Quarry opponent seeks township supervisor post

October 03, 2003|by DON AINES

ST. THOMAS, Pa. - One of the opponents of a proposed quarry in St. Thomas Township has thrown his hat into the ring as a write-in candidate for township supervisor in the Nov. 4 general election.

Saying he did not believe the board of supervisors is powerless to stop the project, Frank Stearn announced Thursday he is running in an attempt to oust incumbent Supervisor David C. Ramer next month.

"I need volunteers and I need donations and I believe we really can change the outcome of the quarry," Stearn told a group of about 80 people at the St. Thomas Assembly of God.


A partner in Sunrise Electronics and Computers in Chambersburg, Pa., Stearn said "there is no reason our children should have to listen to blasting" or deal with the dust and heavy truck traffic that the quarry and proposed asphalt and gravel operations would produce.

"The implications of the quarry are greater than any of us, even FROST, envision," Stearn said.

FROST is an acronym for Friends and Residents of St. Thomas, a group recently organized to try and stop the quarry proposed by the St. Thomas Development Corp., an affiliate of Tony DePaul and Son, a Blue Bell, Pa., contracting firm.

Ramer, who won both the Republican and Democratic primaries in the May primary election, said Thursday he "heard rumors" that a FROST member would mount a write-in campaign, but said the supervisors have little say over mining operations, no matter who is on the board.

"It's strictly up to DEP to either approve it or disapprove it," Ramer said of the Pennsylvania Department of Environmental Protection. "DEP does all the regulating of all mining."

Ramer said the supervisors repealed the township's zoning ordinance shortly after he took office six years ago, but "zoning would not keep it out because that area was zoned industrial, agricultural and commercial, which would have let the quarry go in anyway."

The quarry would be northeast of the village of St. Thomas on about 400 acres of what had been an orchard.

Ramer said the quarry project has yet to come before the board for action and the preliminary land development plan has been sent back to the developers by the township's planning commission twice. Ramer said the board has hired an environmental lawyer and geologist to review the developer's application to the state.

Also at the FROST meeting was Chambersburg engineer William Hemsley, who said the quarry project could be successfully challenged by the group.

"What are the benefits of having the quarry where it is? I can't think of any," Hemsley said. "There are a lot of risks."
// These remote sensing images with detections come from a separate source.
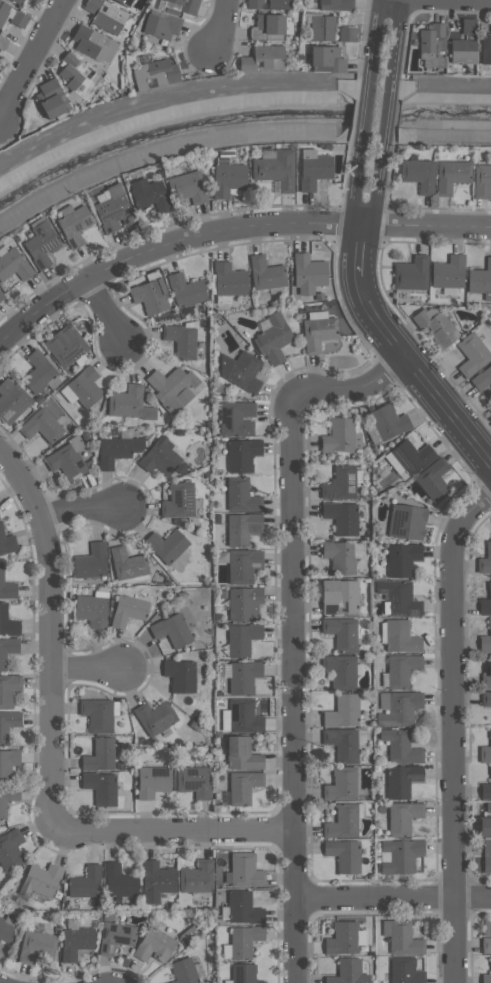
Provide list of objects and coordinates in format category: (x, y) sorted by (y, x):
building: (37, 0)
building: (17, 1)
building: (124, 2)
building: (254, 4)
building: (279, 4)
building: (338, 4)
building: (185, 5)
building: (3, 11)
building: (105, 15)
building: (18, 19)
building: (160, 26)
road: (219, 26)
building: (266, 26)
building: (467, 26)
building: (321, 27)
building: (346, 33)
building: (2, 42)
road: (382, 42)
building: (93, 43)
building: (431, 46)
building: (485, 47)
building: (461, 51)
road: (32, 57)
building: (263, 58)
building: (325, 59)
building: (154, 71)
building: (76, 76)
building: (50, 98)
road: (373, 117)
building: (274, 169)
building: (312, 169)
building: (417, 174)
building: (450, 175)
building: (226, 178)
building: (481, 180)
building: (186, 187)
building: (147, 194)
building: (112, 208)
building: (73, 225)
road: (230, 230)
building: (40, 243)
building: (13, 264)
building: (447, 272)
building: (265, 273)
building: (308, 273)
building: (410, 273)
building: (229, 279)
building: (480, 279)
building: (185, 290)
building: (1, 295)
building: (149, 295)
road: (103, 312)
road: (378, 324)
building: (435, 326)
building: (317, 333)
building: (272, 338)
building: (181, 339)
building: (65, 345)
building: (471, 354)
building: (240, 370)
building: (39, 373)
building: (482, 378)
building: (84, 386)
building: (171, 387)
building: (11, 400)
building: (129, 403)
building: (489, 411)
building: (236, 418)
building: (385, 423)
building: (41, 425)
building: (340, 436)
building: (116, 449)
building: (241, 454)
building: (410, 455)
building: (159, 457)
building: (66, 459)
building: (433, 480)
building: (339, 483)
building: (240, 494)
building: (178, 500)
road: (84, 511)
building: (341, 517)
building: (405, 522)
building: (242, 528)
building: (6, 541)
building: (165, 545)
building: (339, 556)
building: (401, 559)
building: (485, 559)
building: (90, 561)
building: (127, 563)
building: (242, 565)
building: (7, 588)
building: (338, 596)
building: (398, 597)
building: (485, 601)
building: (243, 603)
building: (91, 610)
building: (127, 610)
building: (7, 622)
road: (289, 626)
building: (171, 629)
building: (341, 633)
road: (51, 636)
building: (399, 636)
building: (241, 638)
building: (485, 639)
building: (7, 649)
road: (90, 667)
building: (400, 669)
building: (339, 670)
building: (179, 675)
building: (242, 676)
building: (486, 676)
building: (8, 689)
building: (485, 698)
building: (399, 708)
building: (342, 711)
building: (96, 714)
building: (153, 716)
building: (243, 716)
building: (7, 724)
road: (453, 731)
building: (341, 743)
building: (399, 746)
building: (485, 751)
building: (241, 754)
building: (98, 755)
building: (7, 763)
building: (400, 780)
building: (151, 781)
building: (193, 781)
building: (340, 784)
building: (242, 786)
building: (100, 787)
building: (485, 787)
building: (7, 797)
building: (488, 807)
building: (402, 817)
building: (342, 822)
building: (484, 826)
road: (172, 831)
building: (9, 849)
building: (343, 854)
building: (398, 855)
building: (486, 856)
building: (243, 870)
building: (195, 877)
building: (40, 879)
building: (155, 880)
building: (117, 881)
building: (84, 882)
road: (392, 898)
building: (242, 908)
building: (8, 926)
building: (188, 932)
building: (114, 937)
building: (400, 937)
building: (342, 938)
building: (243, 940)
building: (74, 941)
building: (154, 945)
building: (485, 945)
building: (35, 946)
building: (404, 970)
building: (183, 971)
building: (347, 972)
building: (243, 973)
building: (486, 976)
Hemsley said the group needs to present the DEP with facts and challenge the developers on a number of issues, including environmental, health, air and noise pollution and the effect on groundwater.

For example, Hemsley said the developer's reclamation plan for the site is "not viable." Using figures he said the developer supplied the DEP as part of the application process, Hemsley said the quarry would operate for 100 years or more and require 215 billion cubic feet of clean fill to fill in the 300-foot deep hole.

"It would take 2,786 years to fill up that hole," he said, basing that on estimates of the amount of construction debris generated in the county each year.